Knights fry ’em for the team

Prairie Valley Buffaloes team members — (from left) Stacy Peek, Melissa Johnson, Jennifer Smail, Jessica Lewis and Rickie Fishburn-Miller — are excited about going to the state tourna- ment.

by Joe Bollig

LACYGNE — The annual fish fry at Our Lady of Lourdes Parish here would have caused Norman Rockwell to break out his brushes.

That March 2 was a clear, mild, almost spring evening. Members of the Knights of Columbus, Council No. 15026, were tending seven furiously boiling cookers in a little wooden garage across the parking lot from the brick church (dedicated in 1982).

Meanwhile, a few ladies and a gaggle of teen volunteers in yellow shirts bustled about in the social hall, located in the church basement. The teens mixed tea and made lemonade, laid out dinnerware, and carefully cut and deployed a regiment of sliced pie.

This whole evening was for them, because the Knights were donating the profits to the teens’ basketball team.

The yellow team shirt bore the initials of their school — Prairie Valley High School of Linn County — and the school logo: a buffalo skull. These teens were not, however, on the teams that filled the gym during the regular season.

On the wall was a big, green poster with the words “Good Luck,” the mixed-gender team members’ names, and the words “Special Olympics.”

On the back of the teens’ shirts was the slogan: “Let me win, but if I cannot win, let me be brave in the attempt.”

These were the Level Four teens with developmental disabilities from several surrounding communities. They attend Prairie Valley High as part of a regional learning cooperative.

The fish fry was being held to raise funds so they could attend the Special Olympics Kansas State Basketball and Cheerleading Tournament from March 15-17 in Hays.

Before the crowd of diners showed up, two of the team members, Melissa Johnson and Jessica Lewis, offered to do the team cheer:

“Excited for a basket/We’re moving down the floor/We are the mighty Buffaloes/And now we’re gonna score! Yah!”

The score — as well as the win-loss record — are rather unimportant. Team members just like to play, explained Eric Reese, 17.

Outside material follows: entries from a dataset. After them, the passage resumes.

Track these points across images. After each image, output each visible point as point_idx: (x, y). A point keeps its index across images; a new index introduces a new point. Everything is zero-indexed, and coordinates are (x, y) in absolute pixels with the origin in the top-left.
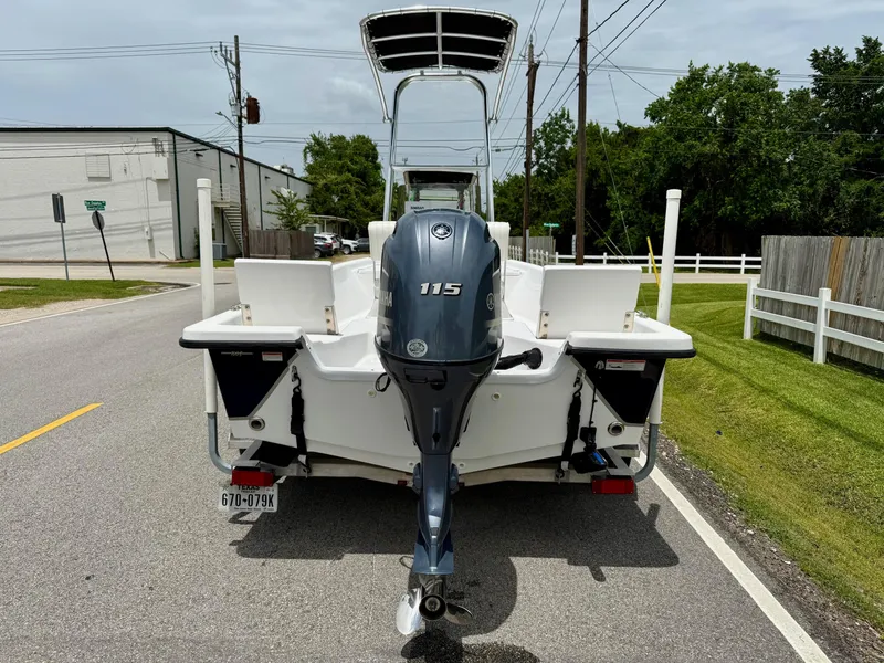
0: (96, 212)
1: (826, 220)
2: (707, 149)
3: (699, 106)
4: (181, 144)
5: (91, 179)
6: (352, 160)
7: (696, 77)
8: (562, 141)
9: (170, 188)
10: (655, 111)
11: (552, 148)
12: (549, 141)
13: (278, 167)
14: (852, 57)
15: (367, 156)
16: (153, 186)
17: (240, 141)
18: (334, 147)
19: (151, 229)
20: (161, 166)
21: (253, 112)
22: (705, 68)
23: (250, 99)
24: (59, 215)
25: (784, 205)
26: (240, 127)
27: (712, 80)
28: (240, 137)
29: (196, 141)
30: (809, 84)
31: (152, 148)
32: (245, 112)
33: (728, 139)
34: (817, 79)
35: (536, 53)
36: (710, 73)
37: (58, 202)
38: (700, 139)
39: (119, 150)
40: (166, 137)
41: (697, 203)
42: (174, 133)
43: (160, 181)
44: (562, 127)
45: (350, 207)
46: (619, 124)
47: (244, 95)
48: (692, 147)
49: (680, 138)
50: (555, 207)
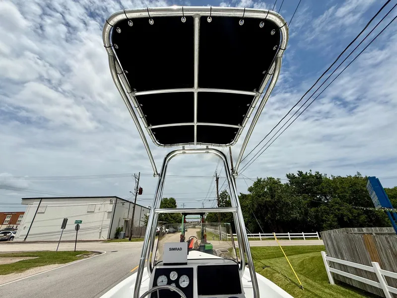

“It’s really a lot of fun,” he said. “I was a good rebounder at Leavenworth; I was on fire at rebounds. Once, I made a bounce shot in.”

None of the players is Catholic, but that was rather unimportant as well. Typical small-town spirit is alive here, and the many interlocking ties easily cross denominational lines.

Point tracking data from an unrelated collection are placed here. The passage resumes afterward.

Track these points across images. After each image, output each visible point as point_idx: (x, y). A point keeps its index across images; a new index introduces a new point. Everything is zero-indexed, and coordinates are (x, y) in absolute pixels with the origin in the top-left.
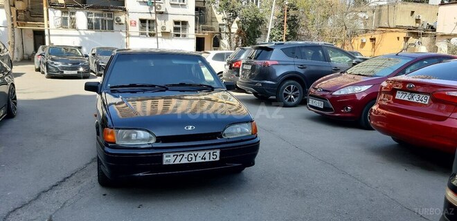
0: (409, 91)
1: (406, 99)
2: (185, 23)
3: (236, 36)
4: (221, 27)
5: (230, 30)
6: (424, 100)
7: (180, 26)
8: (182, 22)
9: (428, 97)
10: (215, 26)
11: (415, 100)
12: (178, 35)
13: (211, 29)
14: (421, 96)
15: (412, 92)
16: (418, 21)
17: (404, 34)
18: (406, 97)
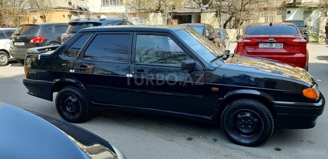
9: (282, 44)
14: (278, 44)
15: (271, 42)
16: (70, 3)
17: (67, 13)
18: (268, 46)
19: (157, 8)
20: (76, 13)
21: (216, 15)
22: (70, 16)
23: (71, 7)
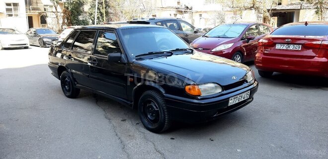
0: (286, 44)
1: (284, 48)
2: (15, 5)
3: (62, 14)
4: (45, 7)
5: (56, 9)
6: (299, 48)
7: (12, 7)
8: (13, 4)
9: (301, 46)
10: (41, 7)
11: (291, 49)
12: (11, 15)
13: (38, 9)
14: (295, 46)
15: (288, 43)
16: (178, 3)
17: (174, 12)
18: (284, 47)
19: (252, 5)
20: (182, 11)
21: (317, 12)
22: (176, 15)
23: (179, 6)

“I’ve seen pastors from three other churches here tonight,” said Knight Fred Obermeier later in the evening. A lot of their congregants were there, too.

The team connected with the Knights thanks to Laree Christiansen, a paraprofessional at Prairie View and a parishioner of Our Lady of Lourdes. She brings the students to the church to clean it as part of a work-study program, said Cheryl Kratzberg, team coach, as well as a Level Four teacher and member of St. John Parish in Greeley.

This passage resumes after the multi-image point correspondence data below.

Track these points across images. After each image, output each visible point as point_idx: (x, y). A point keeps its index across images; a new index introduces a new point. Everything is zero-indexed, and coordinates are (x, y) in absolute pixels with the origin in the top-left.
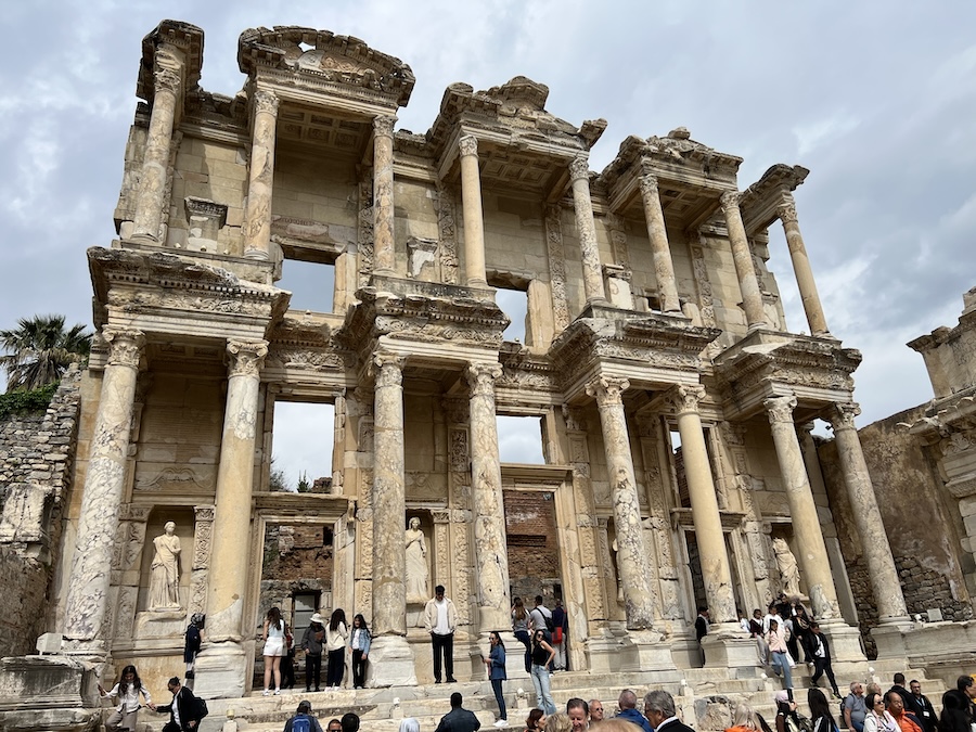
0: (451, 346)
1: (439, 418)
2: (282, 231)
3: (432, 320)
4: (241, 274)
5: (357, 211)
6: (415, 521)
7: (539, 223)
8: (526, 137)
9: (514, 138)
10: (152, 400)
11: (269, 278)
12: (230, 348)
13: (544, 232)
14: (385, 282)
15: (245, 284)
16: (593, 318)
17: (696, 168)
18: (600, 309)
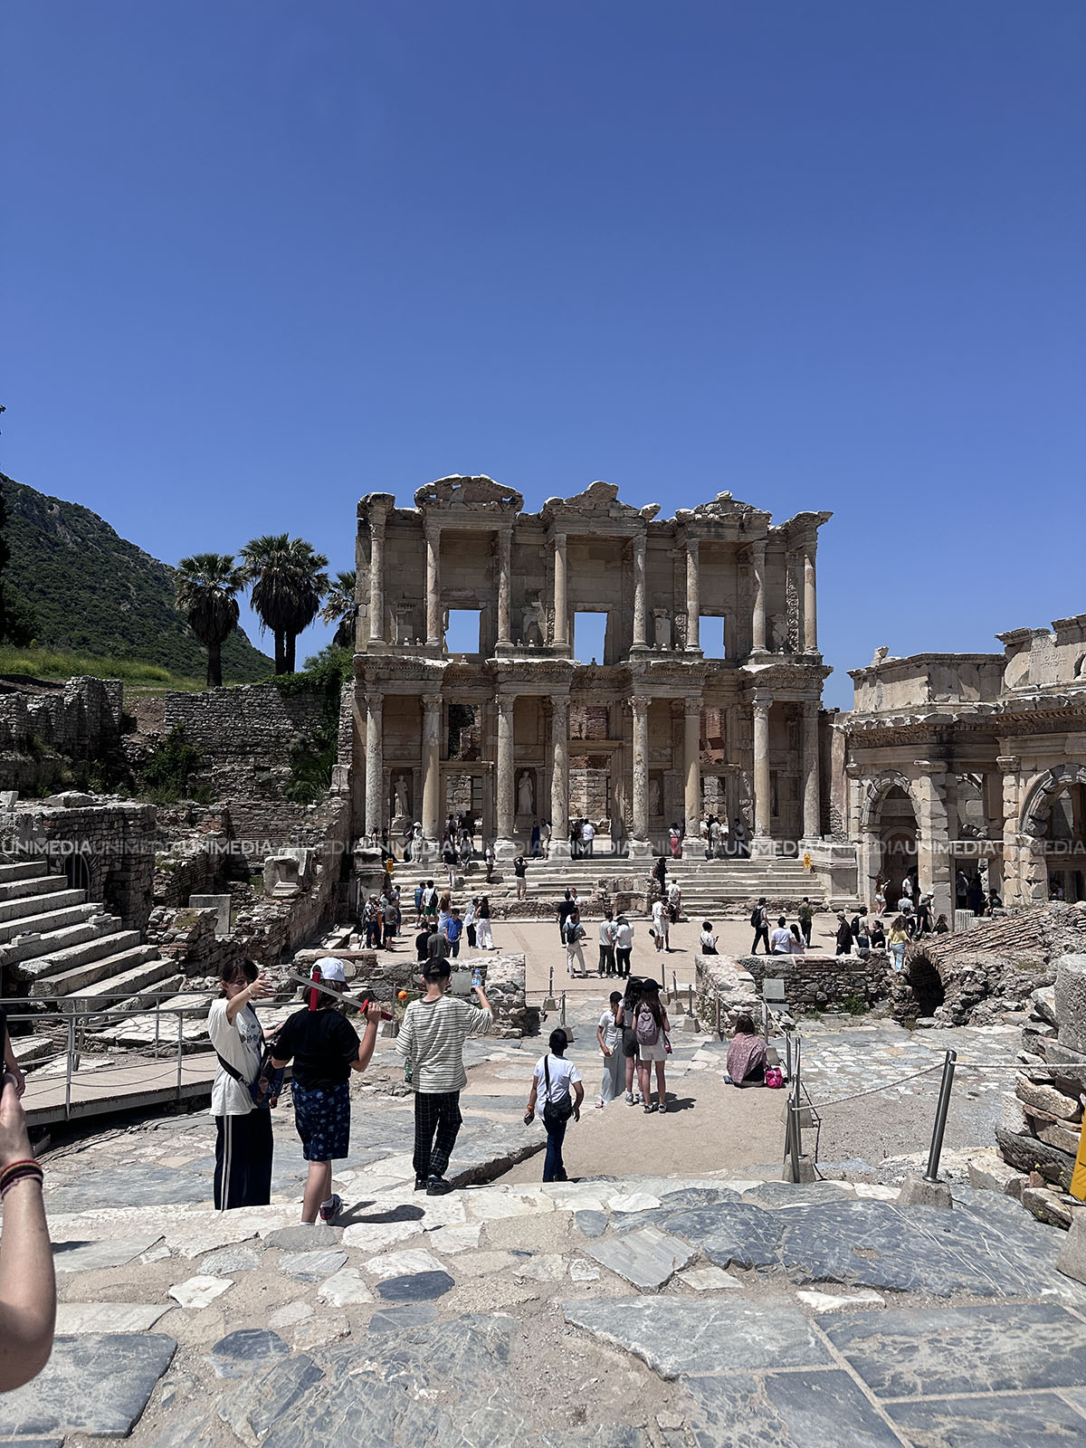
0: (541, 688)
1: (542, 713)
2: (446, 598)
3: (529, 672)
4: (426, 655)
5: (492, 577)
6: (526, 774)
7: (618, 563)
8: (600, 526)
12: (425, 701)
13: (622, 571)
14: (504, 651)
15: (429, 662)
16: (632, 660)
17: (732, 527)
18: (639, 653)
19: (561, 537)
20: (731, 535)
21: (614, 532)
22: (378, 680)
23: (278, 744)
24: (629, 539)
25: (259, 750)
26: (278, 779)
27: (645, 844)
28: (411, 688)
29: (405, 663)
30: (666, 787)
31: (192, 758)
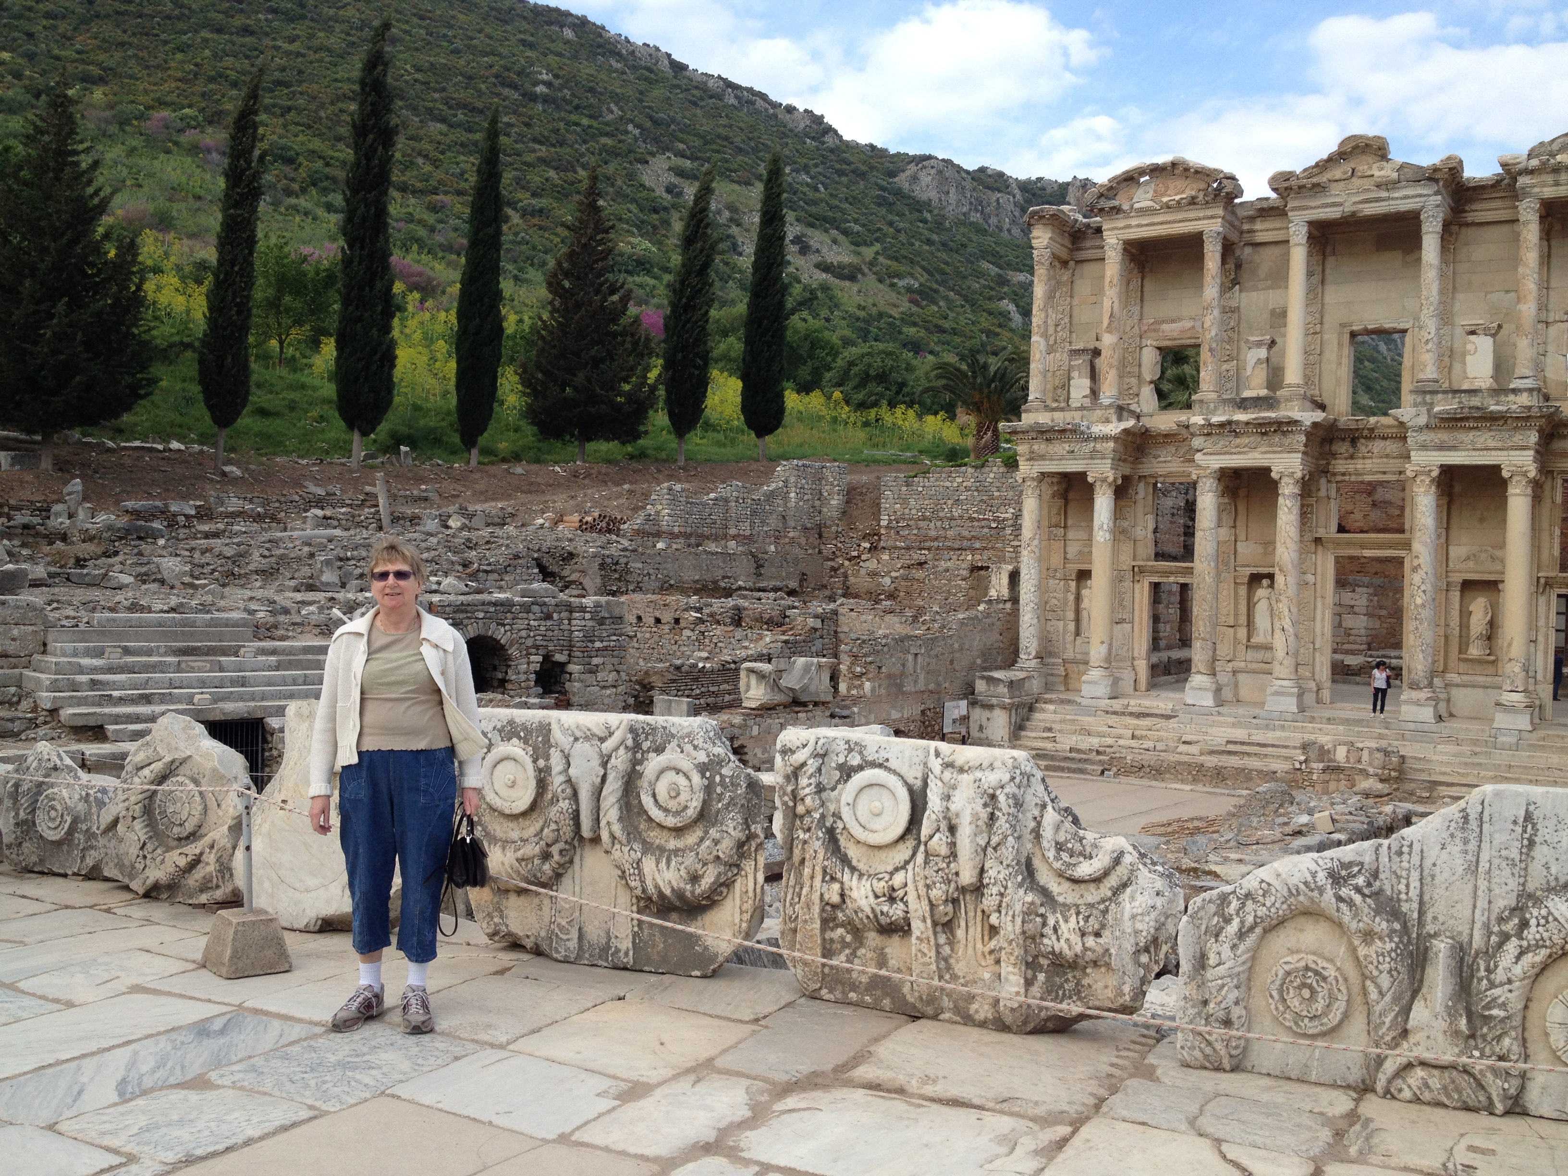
0: (1256, 455)
2: (1154, 334)
3: (1237, 435)
4: (1095, 418)
8: (1361, 202)
9: (1348, 208)
10: (1071, 496)
11: (1114, 418)
12: (1090, 480)
15: (1098, 428)
16: (1407, 407)
19: (1297, 227)
21: (1386, 206)
22: (1033, 455)
24: (1414, 213)
25: (977, 545)
27: (1423, 697)
28: (1071, 464)
29: (1061, 431)
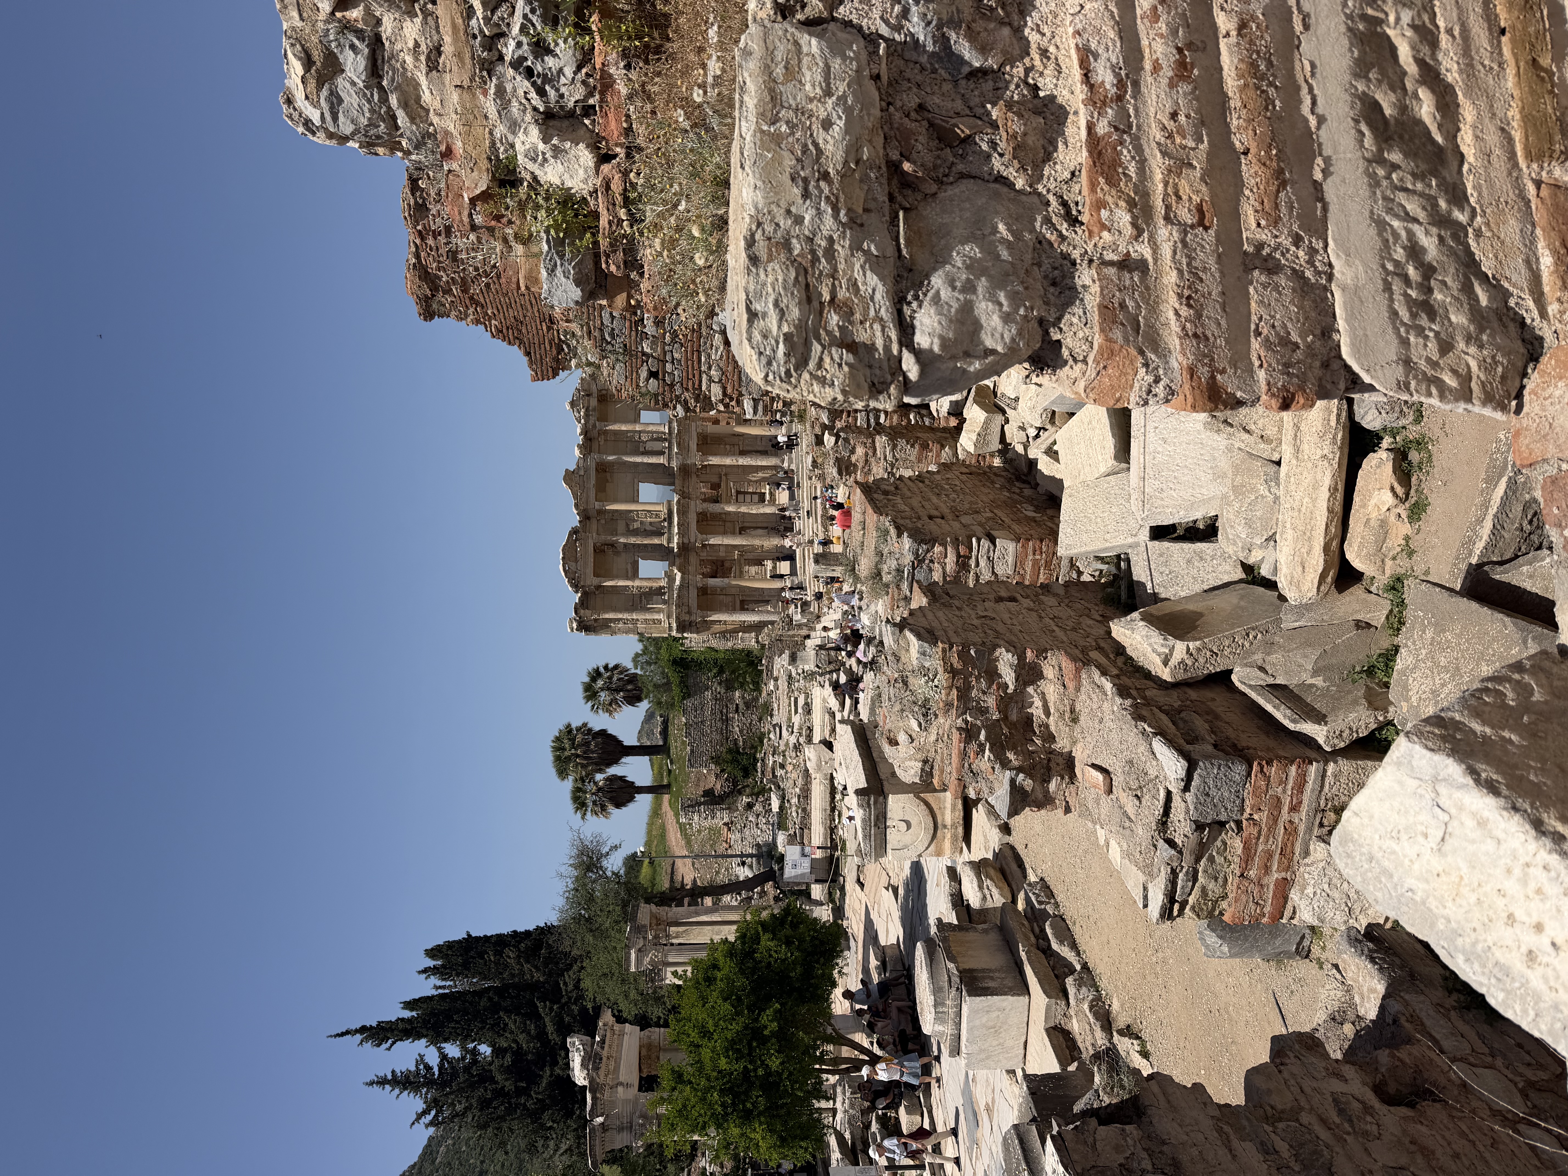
7: (608, 475)
8: (590, 480)
9: (592, 486)
14: (670, 540)
15: (678, 582)
16: (674, 464)
17: (589, 401)
18: (670, 459)
19: (597, 505)
20: (594, 402)
21: (593, 473)
22: (689, 613)
23: (721, 699)
24: (597, 464)
25: (725, 711)
26: (743, 698)
27: (786, 458)
28: (693, 593)
29: (679, 596)
30: (749, 448)
31: (730, 751)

While on such a trip, Christiansen visited with a Knight about the team’s need to raise funds for the tournament.

“They have a good attitude and they like to play,” said Kratzberg.

“We have a couple of tall guys on our team who are rebounders, and we’re in it for the fun. It doesn’t matter if we win or lose.”

The Knights gave the team $188 and decided to donate the proceeds from their next fish fry. It was a good evening. In the first hour, they raised $450. By evening’s end, the Knights took in $1,231.68. That 68 cents was very important, said Dean Horst, the council’s Grand Knight.

“One of the players insisted on paying for his own meal,” he said. “I think the 68 cents was all he had.”

“Our hope is to create opportunities of a lifetime for them,” said Chris Kleidosty, USD 362 superintendent, a Knight and member of Our Lady of Lourdes. “And it’s also about providing teaming activities, where the kids learn to get along with other kids and compete, and to be good sports — life skills.”

“It’s providing something they’ll remember for the rest of their lives,” he continued. “The Special Olympic games are really important for them, where those kids are in the limelight.”